Undoubtedly today’s widespread Internet protest, which has darkened web sites ranging from Wikipedia to reddit to Flickr, has raised public awareness of the looming legislative and public relations battles associated with the Stop Internet Piracy Act (“SOPA”) and the Protect IP Act (“PIPA”), which are currently under consideration in the House and Senate, respectively. While the debate over the merits of these largely similar bills is still heating up (a vote on PIPA is expected as early as January 24), Congressman Darrell Issa (R) of California has announced plans to introduce competing legislation in the form of the Online Protection and Enforcement of Digital Trade Act (“OPEN Act”).

SOPA, PIPA and the OPEN Act each aim to stop the flow of infringing digital content from foreign websites into the United States. SOPA and PIPA would empower the Justice Department to police sites hosting infringing digital content or linking thereto. Infringement would be curtailed through a variety of means, including requiring search engines to remove references to infringing foreign sites from search results, requiring that payment providers close accounts associated with such sites, and ordering that Internet Service Providers alter Domain Name Server records to prevent access to such sites.

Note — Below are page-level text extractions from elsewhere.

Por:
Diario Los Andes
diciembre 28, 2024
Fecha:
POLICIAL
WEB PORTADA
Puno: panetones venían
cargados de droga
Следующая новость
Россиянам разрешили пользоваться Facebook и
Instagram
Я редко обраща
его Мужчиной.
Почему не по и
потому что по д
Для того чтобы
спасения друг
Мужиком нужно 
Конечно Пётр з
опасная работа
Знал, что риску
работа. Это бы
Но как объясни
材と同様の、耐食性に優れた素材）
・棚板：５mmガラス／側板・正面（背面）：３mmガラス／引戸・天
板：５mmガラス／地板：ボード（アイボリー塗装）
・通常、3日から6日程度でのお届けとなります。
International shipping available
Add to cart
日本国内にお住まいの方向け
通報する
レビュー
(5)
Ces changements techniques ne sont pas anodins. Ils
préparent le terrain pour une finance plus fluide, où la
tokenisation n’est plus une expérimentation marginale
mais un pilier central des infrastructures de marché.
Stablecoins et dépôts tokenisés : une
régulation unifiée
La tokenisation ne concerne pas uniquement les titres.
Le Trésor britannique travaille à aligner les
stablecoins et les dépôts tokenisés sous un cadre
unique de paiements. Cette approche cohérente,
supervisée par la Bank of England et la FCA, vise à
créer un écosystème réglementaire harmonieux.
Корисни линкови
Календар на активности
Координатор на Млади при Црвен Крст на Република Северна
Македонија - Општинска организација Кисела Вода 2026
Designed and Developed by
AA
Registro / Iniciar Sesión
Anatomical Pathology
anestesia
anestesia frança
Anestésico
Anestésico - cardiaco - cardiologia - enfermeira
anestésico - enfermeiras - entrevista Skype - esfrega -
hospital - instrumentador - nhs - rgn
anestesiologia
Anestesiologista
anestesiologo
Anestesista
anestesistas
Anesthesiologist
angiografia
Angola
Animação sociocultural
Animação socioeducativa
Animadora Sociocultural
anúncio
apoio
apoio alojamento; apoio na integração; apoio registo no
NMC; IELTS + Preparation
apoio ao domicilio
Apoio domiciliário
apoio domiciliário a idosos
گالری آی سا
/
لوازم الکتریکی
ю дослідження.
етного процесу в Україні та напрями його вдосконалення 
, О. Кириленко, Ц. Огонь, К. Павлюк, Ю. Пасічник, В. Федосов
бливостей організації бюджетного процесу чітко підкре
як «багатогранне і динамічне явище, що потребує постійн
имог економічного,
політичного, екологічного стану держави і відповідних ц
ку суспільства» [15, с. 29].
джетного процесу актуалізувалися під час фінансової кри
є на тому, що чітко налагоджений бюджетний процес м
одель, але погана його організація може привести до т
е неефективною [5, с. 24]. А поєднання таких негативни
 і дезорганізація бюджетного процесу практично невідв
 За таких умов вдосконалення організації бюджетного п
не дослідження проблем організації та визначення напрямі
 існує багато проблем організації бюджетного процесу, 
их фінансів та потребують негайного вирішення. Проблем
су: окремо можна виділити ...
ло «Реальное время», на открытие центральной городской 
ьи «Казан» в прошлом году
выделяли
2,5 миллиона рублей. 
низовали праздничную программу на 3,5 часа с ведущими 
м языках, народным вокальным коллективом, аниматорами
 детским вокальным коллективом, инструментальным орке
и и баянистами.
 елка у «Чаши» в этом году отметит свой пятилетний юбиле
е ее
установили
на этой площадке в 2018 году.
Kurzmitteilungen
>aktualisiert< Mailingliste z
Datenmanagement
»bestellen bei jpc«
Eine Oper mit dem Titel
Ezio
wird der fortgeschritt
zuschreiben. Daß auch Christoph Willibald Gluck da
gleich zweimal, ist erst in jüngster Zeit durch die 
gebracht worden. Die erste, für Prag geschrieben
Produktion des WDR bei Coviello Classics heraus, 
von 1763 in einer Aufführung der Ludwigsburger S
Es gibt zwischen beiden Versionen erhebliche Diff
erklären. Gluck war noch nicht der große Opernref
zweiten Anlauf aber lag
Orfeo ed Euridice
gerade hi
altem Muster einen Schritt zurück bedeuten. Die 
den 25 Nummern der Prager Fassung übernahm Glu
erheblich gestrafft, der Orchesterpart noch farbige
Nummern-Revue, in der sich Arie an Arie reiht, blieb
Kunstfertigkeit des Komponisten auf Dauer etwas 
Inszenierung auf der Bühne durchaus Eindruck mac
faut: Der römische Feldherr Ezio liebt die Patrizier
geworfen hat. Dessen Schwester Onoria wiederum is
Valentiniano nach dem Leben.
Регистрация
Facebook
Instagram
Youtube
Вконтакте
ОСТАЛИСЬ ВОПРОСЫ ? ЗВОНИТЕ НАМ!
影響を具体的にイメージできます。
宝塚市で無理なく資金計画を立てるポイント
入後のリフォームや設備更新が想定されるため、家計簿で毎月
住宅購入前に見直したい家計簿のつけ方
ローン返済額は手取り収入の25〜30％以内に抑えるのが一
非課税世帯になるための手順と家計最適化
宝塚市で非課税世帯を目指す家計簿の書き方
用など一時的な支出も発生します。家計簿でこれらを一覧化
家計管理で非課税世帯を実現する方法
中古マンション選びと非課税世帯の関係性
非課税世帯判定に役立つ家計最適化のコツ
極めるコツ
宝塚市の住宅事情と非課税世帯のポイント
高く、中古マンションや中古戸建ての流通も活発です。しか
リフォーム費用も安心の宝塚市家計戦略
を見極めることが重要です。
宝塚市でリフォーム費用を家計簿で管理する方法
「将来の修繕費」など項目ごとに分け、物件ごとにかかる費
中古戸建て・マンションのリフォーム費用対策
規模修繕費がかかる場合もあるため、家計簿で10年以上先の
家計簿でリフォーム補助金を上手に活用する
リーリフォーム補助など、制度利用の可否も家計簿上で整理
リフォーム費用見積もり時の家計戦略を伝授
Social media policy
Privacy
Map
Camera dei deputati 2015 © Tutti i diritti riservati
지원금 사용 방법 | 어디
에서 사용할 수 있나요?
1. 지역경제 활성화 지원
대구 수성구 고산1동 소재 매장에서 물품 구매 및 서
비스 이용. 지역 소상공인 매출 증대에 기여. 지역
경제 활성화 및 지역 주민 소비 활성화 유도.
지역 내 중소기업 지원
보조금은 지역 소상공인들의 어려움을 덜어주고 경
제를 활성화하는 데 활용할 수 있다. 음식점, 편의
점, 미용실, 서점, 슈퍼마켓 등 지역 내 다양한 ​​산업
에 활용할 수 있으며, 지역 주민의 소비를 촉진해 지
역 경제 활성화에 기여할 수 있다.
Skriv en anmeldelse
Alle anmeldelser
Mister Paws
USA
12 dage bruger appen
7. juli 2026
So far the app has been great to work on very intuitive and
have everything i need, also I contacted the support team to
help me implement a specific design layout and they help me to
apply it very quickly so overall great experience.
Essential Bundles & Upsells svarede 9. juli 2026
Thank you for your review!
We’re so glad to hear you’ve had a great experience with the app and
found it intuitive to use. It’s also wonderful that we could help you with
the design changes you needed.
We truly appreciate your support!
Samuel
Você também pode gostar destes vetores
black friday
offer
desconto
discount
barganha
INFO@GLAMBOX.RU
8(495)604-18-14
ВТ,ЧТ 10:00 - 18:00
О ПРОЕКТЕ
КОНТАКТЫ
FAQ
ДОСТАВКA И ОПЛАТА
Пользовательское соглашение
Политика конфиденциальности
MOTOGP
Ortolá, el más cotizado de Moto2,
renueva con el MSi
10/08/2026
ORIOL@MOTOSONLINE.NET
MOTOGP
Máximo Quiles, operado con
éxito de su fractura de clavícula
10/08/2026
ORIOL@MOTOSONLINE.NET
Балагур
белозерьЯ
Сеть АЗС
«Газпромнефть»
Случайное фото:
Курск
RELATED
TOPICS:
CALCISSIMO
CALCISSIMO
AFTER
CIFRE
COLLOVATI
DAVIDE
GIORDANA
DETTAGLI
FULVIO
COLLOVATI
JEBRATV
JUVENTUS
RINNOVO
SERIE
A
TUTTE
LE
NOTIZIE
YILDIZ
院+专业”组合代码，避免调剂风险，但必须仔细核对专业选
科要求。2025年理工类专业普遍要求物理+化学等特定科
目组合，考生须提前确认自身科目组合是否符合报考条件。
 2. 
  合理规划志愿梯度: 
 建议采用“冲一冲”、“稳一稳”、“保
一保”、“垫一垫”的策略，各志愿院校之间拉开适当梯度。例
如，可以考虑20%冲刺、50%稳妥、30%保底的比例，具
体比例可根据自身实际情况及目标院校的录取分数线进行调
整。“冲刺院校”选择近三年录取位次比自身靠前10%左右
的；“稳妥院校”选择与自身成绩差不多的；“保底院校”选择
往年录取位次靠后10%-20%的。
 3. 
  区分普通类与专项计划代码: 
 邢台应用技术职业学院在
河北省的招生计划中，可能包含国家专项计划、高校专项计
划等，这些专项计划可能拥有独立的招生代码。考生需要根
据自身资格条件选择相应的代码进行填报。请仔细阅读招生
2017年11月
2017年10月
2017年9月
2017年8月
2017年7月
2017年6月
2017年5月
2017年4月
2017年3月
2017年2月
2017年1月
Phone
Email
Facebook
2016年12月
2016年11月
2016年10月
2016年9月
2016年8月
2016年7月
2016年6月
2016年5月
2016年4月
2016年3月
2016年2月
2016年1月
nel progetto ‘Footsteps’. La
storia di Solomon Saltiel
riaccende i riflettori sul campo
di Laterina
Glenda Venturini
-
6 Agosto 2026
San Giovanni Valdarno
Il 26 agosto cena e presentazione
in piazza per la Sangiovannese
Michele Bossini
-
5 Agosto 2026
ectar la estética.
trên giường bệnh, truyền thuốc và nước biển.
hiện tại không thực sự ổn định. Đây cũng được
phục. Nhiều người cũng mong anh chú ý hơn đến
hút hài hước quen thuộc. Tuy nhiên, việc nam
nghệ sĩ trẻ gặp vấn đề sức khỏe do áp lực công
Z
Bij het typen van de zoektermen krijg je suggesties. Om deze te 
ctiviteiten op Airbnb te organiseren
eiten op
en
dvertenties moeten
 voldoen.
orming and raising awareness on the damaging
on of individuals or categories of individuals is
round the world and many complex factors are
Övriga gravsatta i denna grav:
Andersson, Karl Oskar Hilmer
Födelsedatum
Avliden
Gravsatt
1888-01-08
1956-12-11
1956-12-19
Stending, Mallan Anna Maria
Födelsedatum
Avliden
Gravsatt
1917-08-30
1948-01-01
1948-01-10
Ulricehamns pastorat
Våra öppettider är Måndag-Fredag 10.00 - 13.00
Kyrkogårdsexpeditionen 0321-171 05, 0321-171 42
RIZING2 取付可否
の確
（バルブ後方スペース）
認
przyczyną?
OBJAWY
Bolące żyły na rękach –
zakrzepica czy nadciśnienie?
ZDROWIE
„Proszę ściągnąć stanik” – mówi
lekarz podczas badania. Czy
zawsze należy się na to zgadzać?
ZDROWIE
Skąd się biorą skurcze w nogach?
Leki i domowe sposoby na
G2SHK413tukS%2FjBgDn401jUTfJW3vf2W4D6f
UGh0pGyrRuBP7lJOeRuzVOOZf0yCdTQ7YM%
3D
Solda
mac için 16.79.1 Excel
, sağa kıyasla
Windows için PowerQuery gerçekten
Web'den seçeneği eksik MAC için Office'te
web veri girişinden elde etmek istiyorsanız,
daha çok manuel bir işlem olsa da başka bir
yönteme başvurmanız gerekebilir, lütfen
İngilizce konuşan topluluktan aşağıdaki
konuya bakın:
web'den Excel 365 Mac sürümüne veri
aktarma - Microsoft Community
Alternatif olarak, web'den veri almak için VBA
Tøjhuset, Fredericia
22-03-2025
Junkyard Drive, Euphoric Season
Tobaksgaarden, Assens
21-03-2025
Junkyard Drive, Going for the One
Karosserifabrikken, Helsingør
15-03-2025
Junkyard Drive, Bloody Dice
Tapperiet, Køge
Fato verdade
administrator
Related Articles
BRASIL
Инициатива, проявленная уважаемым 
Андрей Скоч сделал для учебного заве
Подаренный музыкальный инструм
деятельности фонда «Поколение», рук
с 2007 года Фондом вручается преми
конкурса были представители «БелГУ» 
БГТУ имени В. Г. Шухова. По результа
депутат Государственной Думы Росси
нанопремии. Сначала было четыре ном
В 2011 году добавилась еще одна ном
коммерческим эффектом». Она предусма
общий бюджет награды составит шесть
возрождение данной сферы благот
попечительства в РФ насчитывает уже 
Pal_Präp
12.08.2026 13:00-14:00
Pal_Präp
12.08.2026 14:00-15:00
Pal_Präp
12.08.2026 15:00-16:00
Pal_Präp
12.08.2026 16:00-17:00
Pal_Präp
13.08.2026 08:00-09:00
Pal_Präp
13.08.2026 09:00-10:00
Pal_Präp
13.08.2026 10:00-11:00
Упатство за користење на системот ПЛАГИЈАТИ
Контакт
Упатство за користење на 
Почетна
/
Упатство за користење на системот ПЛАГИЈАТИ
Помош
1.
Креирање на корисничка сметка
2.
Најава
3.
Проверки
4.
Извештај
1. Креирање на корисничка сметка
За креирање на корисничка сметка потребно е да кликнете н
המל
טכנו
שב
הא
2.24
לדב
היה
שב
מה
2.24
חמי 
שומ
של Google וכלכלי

In contrast, the OPEN Act would place responsibility for investigating digital content infringement originating outside the United States squarely on the shoulders of the International Trade Commission. Infringing digital content originating at foreign web sites would be treated similarly to tangible imports that infringe intellectual property rights. Key provisions of the OPEN Act include the following:

  • In order to warrant ITC action, a foreign site must be primarily and willfully used to infringe intellectual property rights;
  • Investigations could be launched independently by the ITC or in response to a petition filed by a United States rights holder; and
  • Upon a finding that a foreign website is primarily and willfully infringing a valid intellectual property right, the ITC could order payment processors and web-based advertising services based in the United States to cease all contact with the infringing site.

The bill would also allow for expedited action by the ITC under certain circumstances.

Internet heavyweights including Facebook, LinkedIn, Twitter and Yahoo! have already spoken out in favor of the OPEN Act, and a growing number of members of both houses of Congress have voiced support as well. Thus, while all eyes are on SOPA and PIPA during today’s well-publicized online protest, it is important that rights holders and Internet-based businesses keep a close eye on the OPEN Act as well.